● **Texto de estudo**
--

Ceará é destaque nacional no ensino remoto

Fazendo uma retrospectiva constatamos que a ominosa urdidura pandêmica agregou a educação cearense entre seus fios exatamente no dia 19 de março de 2020. 

Nessa data por questões preventivas, as atividades presenciais em escolas e universidades públicas foram suspensas. 
Com isso o Ensino Remoto (ER) tornou-se a principal opção emergencial para manutenção das aulas.

Consequentemente as tecnologias digitais de informação e comunicação (TDIC) assumem o protagonismo sendo ferramentas indispensáveis no processo de ensino aprendizagem a distância.

É inegável que a imprevisibilidade das circunstâncias privou a regência educacional de estruturar minimamente suas práticas remotas de maneira antecipada, porém toda comunidade escolar precisou aprender abruptamente “a trocar o pneu do carro com o veículo em movimento”. 

Parece algo impossível? Tal qual é a superação do persistente problema da desigualdade social, e inclusão digital em nosso País. Por esse motivo é preciso reconhecermos que a superação desses desafios somente seria possível através de uma firme parceria social entre os governos, escolas e comunidade. 

Todavia, permitam-me destacar um dos vitais cooperadores dessa grande força tarefa: os professores, que com poucos recursos, buscaram novas estratégias didáticas, pedagógicas e transformaram as salas de suas casas em um praticável ambiente de aprendizagem.

Finalmente, entendemos que ainda estamos em processo de aperfeiçoamento. Entretanto os frutos dessa dedicação já estão sendo colhidos, visto que o Conselho Estadual de Educação do Ceará apurou e “os estudantes cearenses são os que mais realizam as atividades escolares que recebem: 90,7% de seis a nove anos; 89% de 10 a 14 anos e 88,8% e 15 a 18 anos”.

--

● **Tarefas do exercício**
**1.** Extraia do texto sobre o ensino remoto no Ceará o trecho que começa nas palavras "Fazendo uma retrospectiva" e vai até "aprendizagem a distância.", inclusive.
**2.** As afirmações a seguir concordam com o texto sobre o ensino remoto no Ceará? (a) As atividades presenciais em escolas e universidades públicas foram suspensas em 19 de março de 2020. (b) Os professores contaram com muitos recursos para adaptar as aulas. (c) A regência educacional conseguiu estruturar suas práticas remotas com antecedência. Responda sim ou não a cada uma e cite entre aspas as palavras do texto que decidem.

● **Dados fornecidos**
--

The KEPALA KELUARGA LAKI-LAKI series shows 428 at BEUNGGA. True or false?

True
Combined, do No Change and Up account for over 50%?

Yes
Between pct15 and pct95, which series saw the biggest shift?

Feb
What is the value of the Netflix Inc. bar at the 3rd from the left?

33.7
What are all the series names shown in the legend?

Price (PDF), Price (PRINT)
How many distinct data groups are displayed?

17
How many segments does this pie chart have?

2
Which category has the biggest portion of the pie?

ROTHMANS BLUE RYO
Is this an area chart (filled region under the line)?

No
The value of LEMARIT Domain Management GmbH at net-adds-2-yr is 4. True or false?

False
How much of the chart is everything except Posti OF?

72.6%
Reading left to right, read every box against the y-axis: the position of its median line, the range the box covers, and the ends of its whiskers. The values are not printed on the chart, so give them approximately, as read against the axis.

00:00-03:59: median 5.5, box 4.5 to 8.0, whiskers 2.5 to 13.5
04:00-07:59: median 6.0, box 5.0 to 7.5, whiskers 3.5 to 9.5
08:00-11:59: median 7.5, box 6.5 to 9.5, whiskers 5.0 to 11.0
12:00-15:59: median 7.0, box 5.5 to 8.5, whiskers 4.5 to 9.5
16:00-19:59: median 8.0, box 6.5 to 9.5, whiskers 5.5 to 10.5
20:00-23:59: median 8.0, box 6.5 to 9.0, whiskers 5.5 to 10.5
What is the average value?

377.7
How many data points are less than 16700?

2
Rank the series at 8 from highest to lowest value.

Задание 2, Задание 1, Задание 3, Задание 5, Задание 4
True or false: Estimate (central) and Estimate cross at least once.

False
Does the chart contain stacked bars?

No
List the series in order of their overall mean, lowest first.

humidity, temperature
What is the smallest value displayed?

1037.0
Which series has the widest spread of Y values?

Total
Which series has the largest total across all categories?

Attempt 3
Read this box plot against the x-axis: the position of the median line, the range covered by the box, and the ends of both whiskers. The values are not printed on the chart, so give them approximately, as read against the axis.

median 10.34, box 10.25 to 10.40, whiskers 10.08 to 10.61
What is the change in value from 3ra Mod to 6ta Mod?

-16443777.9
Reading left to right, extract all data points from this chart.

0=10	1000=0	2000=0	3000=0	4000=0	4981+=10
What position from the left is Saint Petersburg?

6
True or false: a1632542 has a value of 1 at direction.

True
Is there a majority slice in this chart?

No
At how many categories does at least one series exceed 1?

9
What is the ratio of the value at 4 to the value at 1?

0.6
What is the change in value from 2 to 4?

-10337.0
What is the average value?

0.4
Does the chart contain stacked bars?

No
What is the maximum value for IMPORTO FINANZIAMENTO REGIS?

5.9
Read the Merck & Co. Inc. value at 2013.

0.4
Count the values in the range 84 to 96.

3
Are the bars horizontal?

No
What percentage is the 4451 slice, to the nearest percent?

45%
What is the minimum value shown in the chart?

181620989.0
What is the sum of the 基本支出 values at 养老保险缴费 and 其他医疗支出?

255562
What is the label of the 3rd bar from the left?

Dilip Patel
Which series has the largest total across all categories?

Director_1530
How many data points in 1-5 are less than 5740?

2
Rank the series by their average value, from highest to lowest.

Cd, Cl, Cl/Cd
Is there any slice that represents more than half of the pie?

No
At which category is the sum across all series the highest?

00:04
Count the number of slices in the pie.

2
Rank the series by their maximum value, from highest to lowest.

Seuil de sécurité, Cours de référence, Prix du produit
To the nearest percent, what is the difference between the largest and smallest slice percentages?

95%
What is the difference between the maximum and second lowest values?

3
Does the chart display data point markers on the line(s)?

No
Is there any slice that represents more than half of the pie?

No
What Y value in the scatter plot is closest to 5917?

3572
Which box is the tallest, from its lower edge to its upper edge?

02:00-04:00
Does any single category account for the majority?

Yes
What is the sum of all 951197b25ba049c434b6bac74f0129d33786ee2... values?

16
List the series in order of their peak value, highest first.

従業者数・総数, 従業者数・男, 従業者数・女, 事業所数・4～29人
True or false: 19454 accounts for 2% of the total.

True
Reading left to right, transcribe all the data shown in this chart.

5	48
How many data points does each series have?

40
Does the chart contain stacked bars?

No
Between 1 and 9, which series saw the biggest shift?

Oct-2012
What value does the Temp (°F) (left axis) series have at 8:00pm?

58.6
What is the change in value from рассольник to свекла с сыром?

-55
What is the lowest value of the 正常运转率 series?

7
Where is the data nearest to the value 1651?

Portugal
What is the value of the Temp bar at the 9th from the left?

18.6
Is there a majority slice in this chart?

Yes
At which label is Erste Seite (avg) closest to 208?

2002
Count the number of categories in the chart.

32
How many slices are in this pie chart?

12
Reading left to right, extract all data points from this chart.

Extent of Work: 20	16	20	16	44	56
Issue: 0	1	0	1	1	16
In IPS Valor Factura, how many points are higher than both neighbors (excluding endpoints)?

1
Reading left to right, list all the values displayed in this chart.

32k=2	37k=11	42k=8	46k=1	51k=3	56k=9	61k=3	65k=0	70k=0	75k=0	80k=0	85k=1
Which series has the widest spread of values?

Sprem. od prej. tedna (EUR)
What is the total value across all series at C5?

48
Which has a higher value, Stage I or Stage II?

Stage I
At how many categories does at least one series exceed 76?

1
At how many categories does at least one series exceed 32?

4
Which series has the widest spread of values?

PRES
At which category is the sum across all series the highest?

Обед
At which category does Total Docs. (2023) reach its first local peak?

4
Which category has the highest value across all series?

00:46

--

● **Gabarito**
**1.**
Fazendo uma retrospectiva constatamos que a ominosa urdidura pandêmica agregou a educação cearense entre seus fios exatamente no dia 19 de março de 2020. 

Nessa data por questões preventivas, as atividades presenciais em escolas e universidades públicas foram suspensas. 
Com isso o Ensino Remoto (ER) tornou-se a principal opção emergencial para manutenção das aulas.

Consequentemente as tecnologias digitais de informação e comunicação (TDIC) assumem o protagonismo sendo ferramentas indispensáveis no processo de ensino aprendizagem a distância.

**2.**
(a) Sim: "Nessa data por questões preventivas, as atividades presenciais em escolas e universidades públicas foram suspensas."
(b) Não: "os professores, que com poucos recursos, buscaram novas estratégias didáticas"
(c) Não: "a imprevisibilidade das circunstâncias privou a regência educacional de estruturar minimamente suas práticas remotas de maneira antecipada"